1994年10月1日発行のTEXTILE FORUM NO.26に掲載した記事を改めて下記します。


 銅板を金槌でたたいて曲面を作り、それに継ぎ足しては打ち出し、あるいは絞り、均す。鍛金による制作過程で、円形の銅板を金バサミで切り出してたたき始める時、あるいは新たな銅板を継ぎ足そうとして曲面に合わせる時、切り落とす銅片が出る。それは靴底を突きさす鋭さを持っている。それらの銅片は仕事場の隅に推積して、歩き回わる足下でいつも音をたてていた。私は推積した銅片を金属製造業者達のように銅クズとして売り払って、きれいさっぱりすることも出来たはずであった。生来の不精がそれらの不用な切りクズをいつまでも推積させ続けて来たのだったが、それらの銅片が不意に私に向かって存在の主張を始めたのである。銅を素材にしはじめてから18年もの間、制作中の作品のまだ見えて来ない筋道の先を追って集中する時、また日々疲れた身体を癒しながら、いつも私は漠然と仕事場の隅の方に、銅色の背景としてそれらを見ていた。
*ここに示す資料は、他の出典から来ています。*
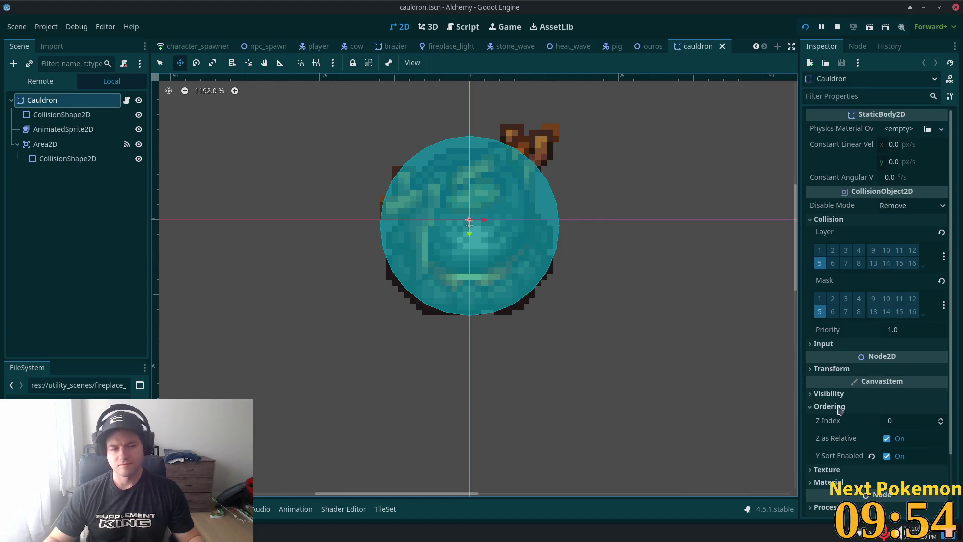
# Step: Set the Cauldron's Z Index to 1 and run the game with F5 to check it
pyautogui.click(54, 130)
銅片の山にまぎれさせることが出来ずに、書き物の為のテーブルの上に、切り落としたままの形で別にして来た物もいくつかはあった。私は、それらの存在を選択する上で、価値基準というものがあるとすれば、それは、河原で何かの加減で不意に拾い上げ、それ以来捨て去ることが出来なくなった小石に見るような、きわめて個人的な感覚の偏たりを測る物差しとしてであると思っていた。ところが全ての切片の主張に会って、私の感覚は粟立った。庭の草むしりをしていて、不意に抜くべき草とは何かと迷い始めた人のきわまる混乱だったかも知れない。かつて、海辺の石の全てが私には「林檎」に見え始めた時のように、視覚価値が変質していたのである。ある人が冗談混じりに指摘したように、それは私の肉体の衰えを意味していて、そうした衰えた肉体を持った精神の見る価値転換であったかも知れない。おそらく二十代の私には、それらの銅片を有効に利用する考えを思い付くことは出来ても、そうした視覚価値の変質の岐路に気付くことは出来なかったに違いないのである。
 私には、あらかじめ「切片群」の成立に観念上の企てがあった訳ではない。銅の切れ端を金槌でたたき始めた時、向かうべき指標は何もなかったのである。平らに打ち延ばすことに、意味も目的もあった訳ではない。そして不定形の切りクズを取り上げ、大きな金槌で打ち延べることで、そこに現われる形態の瞬間の変化と判断とに没頭し始めた。そうした時期がしばらく続いた後、ある時、私は直角三角形の銅片を取り上げ、その直角の頂点をたたき始めた。銅片は枯れた葉のように円筒状にまるまった。その円筒の開いた両端に底辺を合わせて空間を閉じようと試みた時、縁同志が接する為に出来る螺線状の有機的な面の現われに、私は心躍らせた。この形態がデッサンや模型によって発想されたのでなく、金槌でたたくことにより発見され、また成り立っているのを自覚した時、真に「切片群」が始まったのである。
 これらの銅片のひとつひとつの形状は、「金属の膜状組織の展開運動」すなわち「運動膜」の制作上、全て必要に応じて切り落としたものであり、いくつかの形状に分類することが出来る。それらの類型の内の変化は、制作している作品展開の、ちょっとしたひねり具合や歪みの差、あるいは失敗が残した形である。それらの残存をそのまま立ち上がらせる作品として、「切片群」が成立し得ると気付いた時、同時に私は「運動膜」という造形概念の外延に向かって手を付け始めていたと気付いた。
 やがて、私はこの「外延」の突端に片足を立て、そこから「運動膜」の中心に向けて大きなひと跨ぎをすることが出来るほどの巨きさに成長するならば、「果樹園」から大きな収穫を得ることになるに違いない。

『橋本真之展  -切片群-』
会期:1994年11月8日(火)~20日(日)
会場:東京テキスタイル フォーラム

※同時期に以下の会場でも「切片群」(その他)の発表を予定してします。

『現代美術の磁場 ‘94』
会期:1994年10月18日(火)~30日(日)
会場:茨城県つくば美術館 (つくば市)

『橋本真之展』
会期:1994年10月18日(火)~30日(日)
会場:アートスペース虹(京都)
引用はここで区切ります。